*Requirement 1*:
List every person named with both a first and a last name in the article about the New York Times and the gold standard.
*Requirement 2*:
In the article about the New York Times and the gold standard, copy the text from "Friday, July 24, 2020" to "bank apologists everywhere.".

*Passage provided*:
**********

Friday, July 24, 2020

Once Again the New York Times Proves it’s Clueless About the Gold Standard


8 MIN READ - The Cautious Optimism Correspondent for Economic Affairs and Other Egghead Stuff dispels yet another fallacious New York Times anti-gold standard column with factual historical corrections.


Federal Reserve Board of Governors nominee Judy Shelton

This week the Times ran yet another piece attacking Trump Federal Reserve Board of Governors nominee Judy Shelton, mostly aimed at her past statements supporting the dollar’s return to some form of gold standard.

Although Shelton has walked back her pro-gold stance to better her odds of confirmation, her revised position suggesting the Fed should follow some form of rules-based policy—akin to the well known Taylor Rule developed by Stanford economist John B. Taylor—has nevertheless drawn the ire of central bank apologists everywhere.

This time the paper has wheeled out former Obama administration Treasury official and SEC fraud lawsuit defendant Steven Rattner who predictably recycles the same fallacies and myths about gold that informed proponents of the gold standard have dispelled countless times before, and the Economics Correspondent does so again.

**********

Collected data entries
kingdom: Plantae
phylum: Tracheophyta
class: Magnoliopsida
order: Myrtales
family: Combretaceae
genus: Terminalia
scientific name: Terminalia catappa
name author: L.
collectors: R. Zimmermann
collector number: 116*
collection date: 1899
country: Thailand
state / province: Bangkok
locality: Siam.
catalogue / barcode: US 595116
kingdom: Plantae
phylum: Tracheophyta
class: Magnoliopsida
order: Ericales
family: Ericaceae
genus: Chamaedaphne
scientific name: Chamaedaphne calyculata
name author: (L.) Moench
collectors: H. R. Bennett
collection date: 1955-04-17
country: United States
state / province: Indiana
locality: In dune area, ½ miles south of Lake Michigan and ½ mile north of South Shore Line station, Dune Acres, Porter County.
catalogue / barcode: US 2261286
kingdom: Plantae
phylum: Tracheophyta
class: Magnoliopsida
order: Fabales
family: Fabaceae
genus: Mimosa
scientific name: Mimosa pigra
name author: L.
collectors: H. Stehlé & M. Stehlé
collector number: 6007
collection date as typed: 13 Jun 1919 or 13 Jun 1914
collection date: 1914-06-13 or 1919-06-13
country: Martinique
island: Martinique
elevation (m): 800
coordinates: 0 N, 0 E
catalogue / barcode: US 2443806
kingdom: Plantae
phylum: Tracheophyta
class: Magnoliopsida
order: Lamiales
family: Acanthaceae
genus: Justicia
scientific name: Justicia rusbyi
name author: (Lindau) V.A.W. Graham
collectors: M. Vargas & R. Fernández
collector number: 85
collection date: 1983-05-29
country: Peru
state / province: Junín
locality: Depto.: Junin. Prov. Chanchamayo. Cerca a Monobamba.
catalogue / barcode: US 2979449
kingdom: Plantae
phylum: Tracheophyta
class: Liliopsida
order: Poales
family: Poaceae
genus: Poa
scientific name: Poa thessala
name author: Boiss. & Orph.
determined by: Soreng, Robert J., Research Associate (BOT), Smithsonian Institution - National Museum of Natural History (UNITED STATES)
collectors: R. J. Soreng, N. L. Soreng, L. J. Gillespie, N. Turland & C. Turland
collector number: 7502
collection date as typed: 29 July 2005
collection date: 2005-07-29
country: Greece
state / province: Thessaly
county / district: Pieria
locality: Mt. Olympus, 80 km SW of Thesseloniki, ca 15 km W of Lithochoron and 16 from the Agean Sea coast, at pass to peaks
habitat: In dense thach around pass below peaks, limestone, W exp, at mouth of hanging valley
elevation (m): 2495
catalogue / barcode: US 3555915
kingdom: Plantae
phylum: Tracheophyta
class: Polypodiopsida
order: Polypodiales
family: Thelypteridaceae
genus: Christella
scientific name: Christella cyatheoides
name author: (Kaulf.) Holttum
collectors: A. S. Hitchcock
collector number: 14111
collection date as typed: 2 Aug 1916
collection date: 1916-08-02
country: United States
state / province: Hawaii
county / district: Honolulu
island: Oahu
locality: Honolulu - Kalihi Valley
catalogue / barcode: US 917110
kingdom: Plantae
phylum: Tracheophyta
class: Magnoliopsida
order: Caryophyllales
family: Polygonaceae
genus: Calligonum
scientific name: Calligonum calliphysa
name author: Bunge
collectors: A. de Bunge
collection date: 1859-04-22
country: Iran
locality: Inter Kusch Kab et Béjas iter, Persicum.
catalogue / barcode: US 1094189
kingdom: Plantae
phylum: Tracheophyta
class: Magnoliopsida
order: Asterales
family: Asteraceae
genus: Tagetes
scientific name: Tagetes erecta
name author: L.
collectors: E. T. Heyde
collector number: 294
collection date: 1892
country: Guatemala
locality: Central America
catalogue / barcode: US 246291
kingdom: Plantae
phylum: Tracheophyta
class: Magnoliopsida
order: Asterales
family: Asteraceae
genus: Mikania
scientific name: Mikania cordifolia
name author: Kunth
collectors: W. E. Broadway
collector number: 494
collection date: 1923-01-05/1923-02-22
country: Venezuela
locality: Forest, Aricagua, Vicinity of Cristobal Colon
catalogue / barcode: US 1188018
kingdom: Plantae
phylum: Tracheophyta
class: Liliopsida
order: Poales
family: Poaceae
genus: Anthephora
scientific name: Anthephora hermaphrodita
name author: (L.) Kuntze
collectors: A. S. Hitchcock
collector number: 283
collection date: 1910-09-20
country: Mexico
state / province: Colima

**********

*Full response 1*:
Judy Shelton, John B. Taylor, Steven Rattner

*Full response 2*:
Friday, July 24, 2020

Once Again the New York Times Proves it’s Clueless About the Gold Standard


8 MIN READ - The Cautious Optimism Correspondent for Economic Affairs and Other Egghead Stuff dispels yet another fallacious New York Times anti-gold standard column with factual historical corrections.


Federal Reserve Board of Governors nominee Judy Shelton

This week the Times ran yet another piece attacking Trump Federal Reserve Board of Governors nominee Judy Shelton, mostly aimed at her past statements supporting the dollar’s return to some form of gold standard.

Although Shelton has walked back her pro-gold stance to better her odds of confirmation, her revised position suggesting the Fed should follow some form of rules-based policy—akin to the well known Taylor Rule developed by Stanford economist John B. Taylor—has nevertheless drawn the ire of central bank apologists everywhere.